Como o Brasil não controla o cenário externo, o desafio do próximo governo é melhorar a competitividade dos produtos brasileiros, negociar a redução de barreiras e atrair mais empresas para o mercado externo. A Agência Estado ouviu empresários e traders para saber o que sugerem para que o próximo governo consiga aumentar as exportações.
''É preciso fazer uma revolução voltada para o mercado externo. É geral a consciência de que as exportações são prioridade número 1. É a maneira mais rápida para despertar marasmo da economia que vivemos no Brasil'', diz Luiz Fernando Furlan, presidente da Sadia e vice-presidente da Fiesp, a mais importante entidade empresarial do País. Para começar, afirma, é preciso que o setor privado tenha maior participação na formulação de políticas industriais e comerciais. ''Hoje, a classe empresarial parece não ser bem-vinda a opinar'', reclama.

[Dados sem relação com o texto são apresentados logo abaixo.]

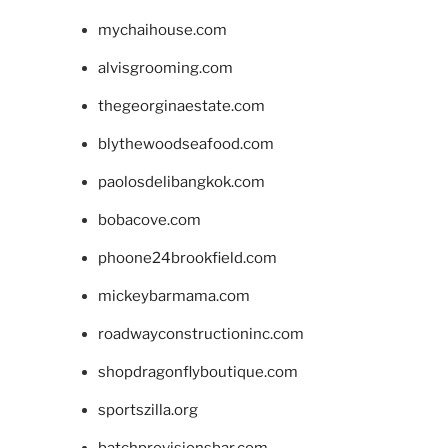
mychaihouse.com
alvisgrooming.com
thegeorginaestate.com
blythewoodseafood.com
paolosdelibangkok.com
bobacove.com
phoone24brookfield.com
mickeybarmama.com
roadwayconstructioninc.com
shopdragonflyboutique.com
sportszilla.org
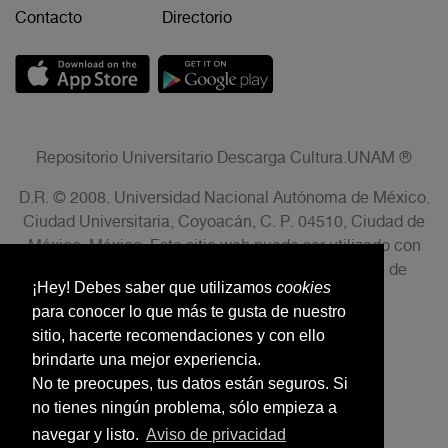
Contacto
Directorio
Repositorio Universitario Descarga Cultura.UNAM ®
D.R. © 2008. Universidad Nacional Autónoma de México.
Ciudad Universitaria, Coyoacán, C. P. 04510, Ciudad de
México, México. Este sitio web puede ser utilizado con
fines no lucrativos siempre que se cite la fuente de
¡Hey! Debes saber que utilizamos
cookies
conformidad con el AVISO LEGAL.
para conocer lo que más te gusta de nuestro
sitio, hacerte recomendaciones y con ello
brindarte una mejor experiencia.
No te preocupes, tus datos están seguros. Si
no tienes ningún problema, sólo empieza a
navegar y listo.
Aviso de privacidad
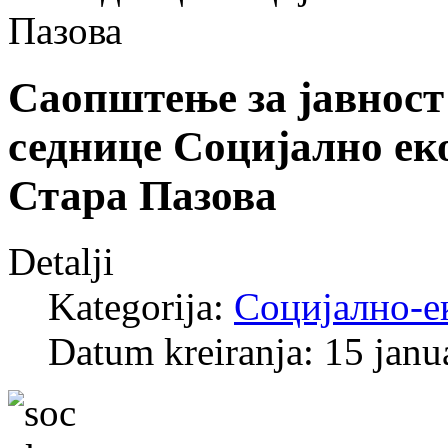
Пазова
Саопштење за јавност
седнице Социјално ек
Стара Пазова
Detalji
Kategorija:
Социјално-е
Datum kreiranja: 15 janu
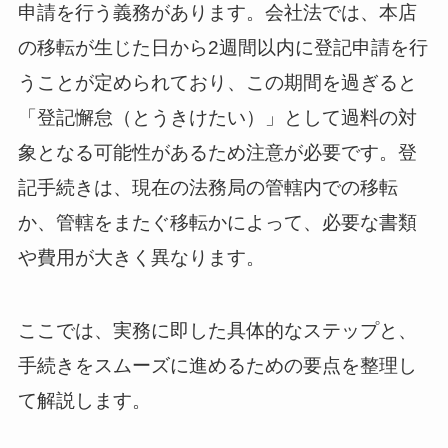
申請を行う義務があります。会社法では、本店
の移転が生じた日から2週間以内に登記申請を行
うことが定められており、この期間を過ぎると
「登記懈怠（とうきけたい）」として過料の対
象となる可能性があるため注意が必要です。登
記手続きは、現在の法務局の管轄内での移転
か、管轄をまたぐ移転かによって、必要な書類
や費用が大きく異なります。
ここでは、実務に即した具体的なステップと、
手続きをスムーズに進めるための要点を整理し
て解説します。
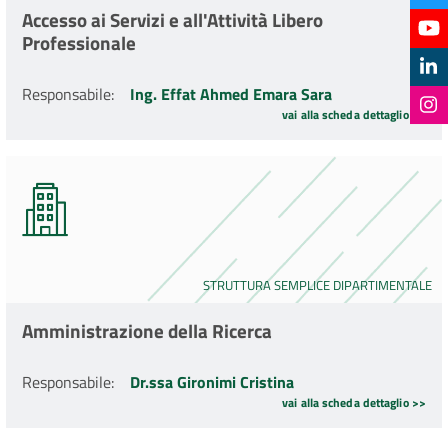
Accesso ai Servizi e all'Attività Libero
Professionale
Responsabile
:
Ing. Effat Ahmed Emara Sara
vai alla scheda dettaglio >>
STRUTTURA SEMPLICE DIPARTIMENTALE
Amministrazione della Ricerca
Responsabile
:
Dr.ssa Gironimi Cristina
vai alla scheda dettaglio >>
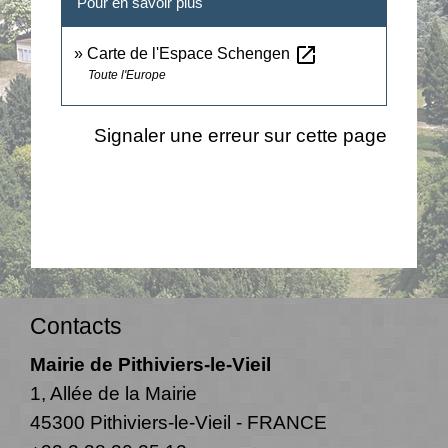
Pour en savoir plus
open_in_new
Carte de l'Espace Schengen
Toute l'Europe
Signaler une erreur sur cette page
Contacts
Mairie de Pithiviers-le-Vieil
1, Allée de la Mairie
45300 Pithiviers-le-Vieil - FRANCE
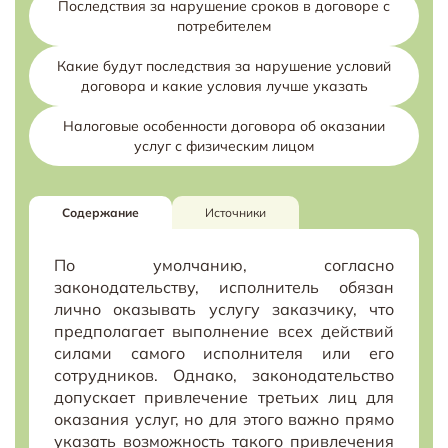
Последствия за нарушение сроков в договоре с
потребителем
Какие будут последствия за нарушение условий
договора и какие условия лучше указать
Налоговые особенности договора об оказании
услуг с физическим лицом
Содержание
Источники
По умолчанию, согласно
законодательству, исполнитель обязан
лично оказывать услугу заказчику, что
предполагает выполнение всех действий
силами самого исполнителя или его
сотрудников. Однако, законодательство
допускает привлечение третьих лиц для
оказания услуг, но для этого важно прямо
указать возможность такого привлечения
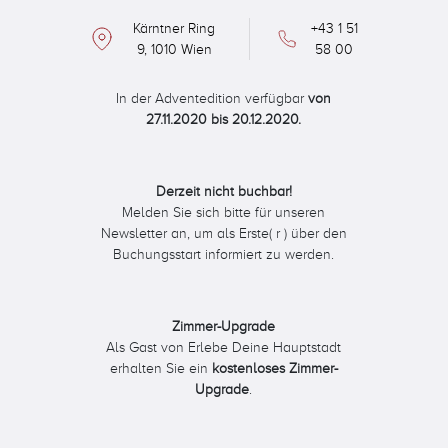
Kärntner Ring
+43 1 51
9, 1010 Wien
58 00
In der Adventedition verfügbar
von
27.11.2020 bis 20.12.2020.
Derzeit nicht buchbar!
Melden Sie sich bitte für unseren
Newsletter an, um als Erste( r ) über den
Buchungsstart informiert zu werden.
Zimmer-Upgrade
Als Gast von Erlebe Deine Hauptstadt
erhalten Sie ein
kostenloses Zimmer-
Upgrade
.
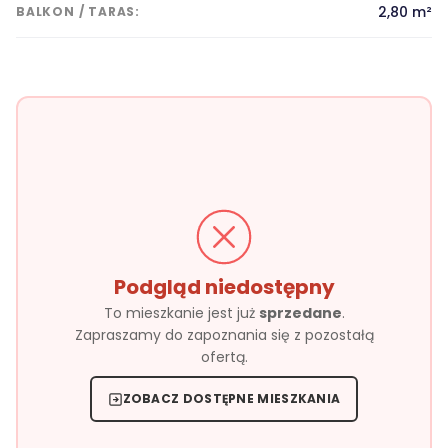
2,80 m²
BALKON / TARAS:
Podgląd niedostępny
To mieszkanie jest już
sprzedane
.
Zapraszamy do zapoznania się z pozostałą
ofertą.
ZOBACZ DOSTĘPNE MIESZKANIA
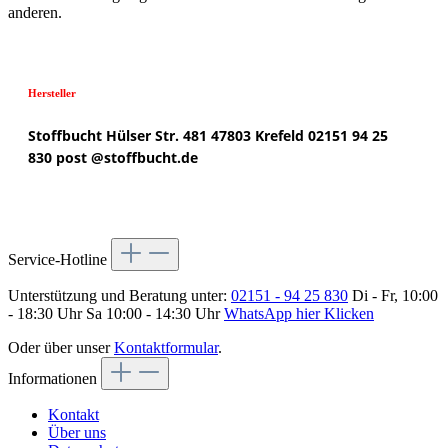
anderen.
Hersteller
Stoffbucht
Hülser Str. 481
47803 Krefeld
02151 94 25
830
post @
stoffbucht.de
Service-Hotline
Unterstützung und Beratung unter:
02151 - 94 25 830
Di - Fr, 10:00
- 18:30 Uhr Sa 10:00 - 14:30 Uhr
WhatsApp hier Klicken
Oder über unser
Kontaktformular
.
Informationen
Kontakt
Über uns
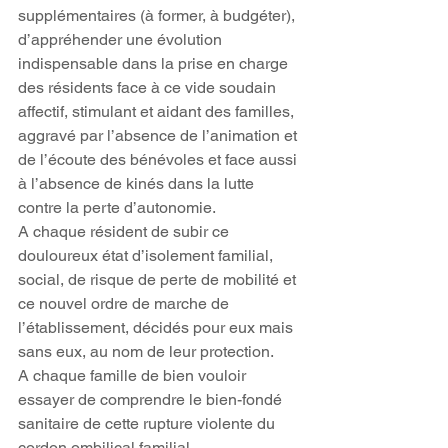
supplémentaires (à former, à budgéter), 
d’appréhender une évolution 
indispensable dans la prise en charge 
des résidents face à ce vide soudain 
affectif, stimulant et aidant des familles, 
aggravé par l’absence de l’animation et 
de l’écoute des bénévoles et face aussi 
à l’absence de kinés dans la lutte 
contre la perte d’autonomie.
A chaque résident de subir ce 
douloureux état d’isolement familial, 
social, de risque de perte de mobilité et 
ce nouvel ordre de marche de 
l’établissement, décidés pour eux mais 
sans eux, au nom de leur protection.
A chaque famille de bien vouloir 
essayer de comprendre le bien-fondé 
sanitaire de cette rupture violente du 
cordon ombilical familial.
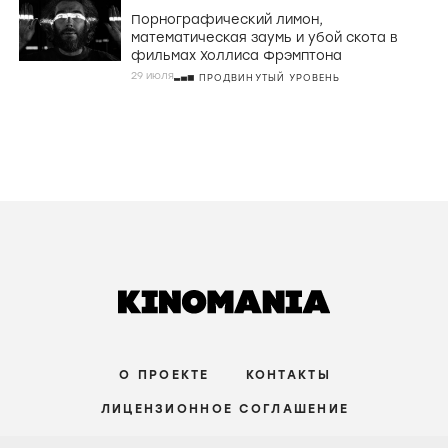
Порнографический лимон,
математическая заумь и убой скота в
фильмах Холлиса Фрэмптона
29 июля
ПРОДВИНУТЫЙ УРОВЕНЬ
О ПРОЕКТЕ
КОНТАКТЫ
ЛИЦЕНЗИОННОЕ СОГЛАШЕНИЕ
ВКОНТАКТЕ
ТЕЛЕГРАМ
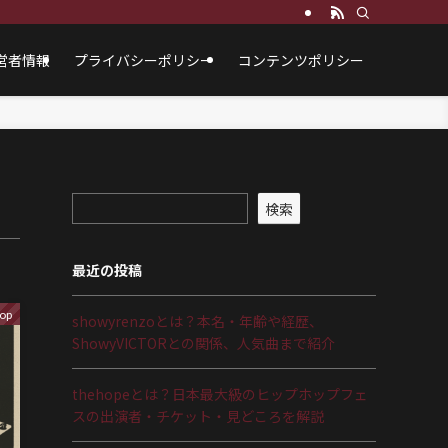
営者情報
プライバシーポリシー
コンテンツポリシー
検索
最近の投稿
op
showyrenzoとは？本名・年齢や経歴、
ShowyVICTORとの関係、人気曲まで紹介
thehopeとは？日本最大級のヒップホップフェ
スの出演者・チケット・見どころを解説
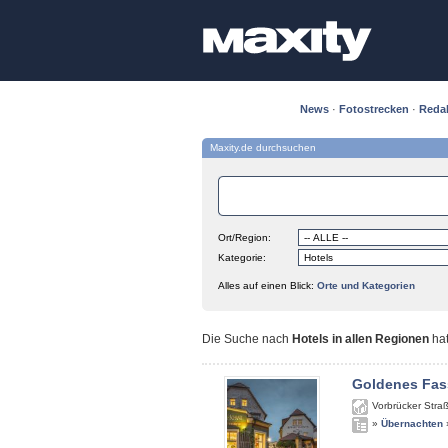
News
·
Fotostrecken
·
Reda
Maxity.de durchsuchen
Ort/Region:
Kategorie:
Alles auf einen Blick:
Orte und Kategorien
Die Suche nach
Hotels in allen Regionen
ha
Goldenes Fas
Vorbrücker Stra
»
Übernachten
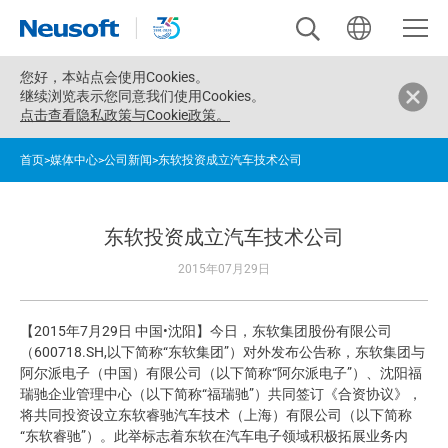
您好，
本站点会使用Cookies。
继续浏览表示您同意我们使用Cookies。
点击查看隐私政策与Cookie政策。
首页
>
媒体中心
>
公司新闻
>
东软投资成立汽车技术公司
东软投资成立汽车技术公司
2015年07月29日
【2015年7月29日 中国•沈阳】今日，东软集团股份有限公司
（600718.SH,以下简称“东软集团”）对外发布公告称，东软集团与
阿尔派电子（中国）有限公司（以下简称“阿尔派电子”）、沈阳福
瑞驰企业管理中心（以下简称“福瑞驰”）共同签订《合资协议》，
将共同投资设立东软睿驰汽车技术（上海）有限公司（以下简称
“东软睿驰”）。此举标志着东软在汽车电子领域积极拓展业务内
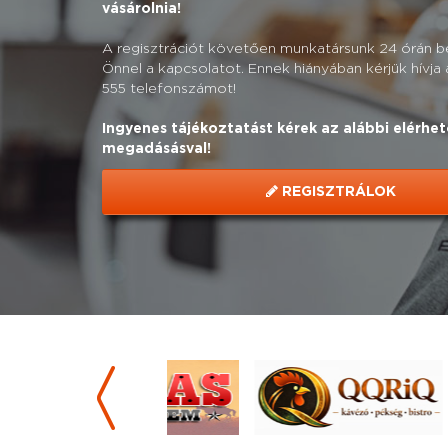
vásárolnia!
A regisztrációt követően munkatársunk 24 órán bel
Önnel a kapcsolatot. Ennek hiányában kérjük hívja
555 telefonszámot!
Ingyenes tájékoztatást kérek az alábbi elérhe
megadásásval!
REGISZTRÁLOK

Benedicto Fonseca Moreira, presidente da Associação de Comércio Exterior do Brasil (AEB), vai além. ''Não há política de produção, de incorporação de tecnologia e de qualidade. O Estado olha o setor privado com desconfiança e o pune com tributos'', completou. Furlan lembra que houve avanços com a criação da Camex (Câmara de Comércio Exterior) e do Gecex (Câmara de Gestão de Comércio Exterior), mas a tentativa de se criar uma câmara empresarial não vingou.
Já como medida prática, o presidente da Sadia diz que o primeiro passo a ser dado é melhorar a imagem do Brasil no Exterior. ''Exceto pelo futebol, somos vistos de forma negativa no Exterior. A mídia estrangeira destaca meninos de rua, prostituição, devastação florestal. Há países em condições sociais ainda piores, mas cujos produtos para exportação têm imagem melhor. É claro que financiamento de desburocratização são importantes para alavancar as exportações, mas imagem conta muito'', observa.
O trabalho de fortalecer a imagem positiva do Brasil tem que ser priorizado, diz Paulo Skaf, presidente da Associação Brasileira da Indústria Têxtil (Abit). ''Tudo o que é de bom tem que ser capitalizado, promovido. A imagem brasileira de competência tem que ser construída a partir de coisas que o País tem de maravilhoso'', afirma.
Falando em nome do Movimento Brasil Competitivo, o presidente da Ford no Brasil, Antônio Maciel Neto, defende que o papel do estado seja o de financiar o trabalho de criar a Marca Brasil, que inclui promoção, design e credibilidade -este último ponto inclui qualidade, custo competitivo e pontualidade na entrega. ''É dessa forma que o Brasil vai conseguir convencer o lojista a comprar seus produtos e desbancar os concorrentes, mesmo com a desaceleração econômica'', conclui.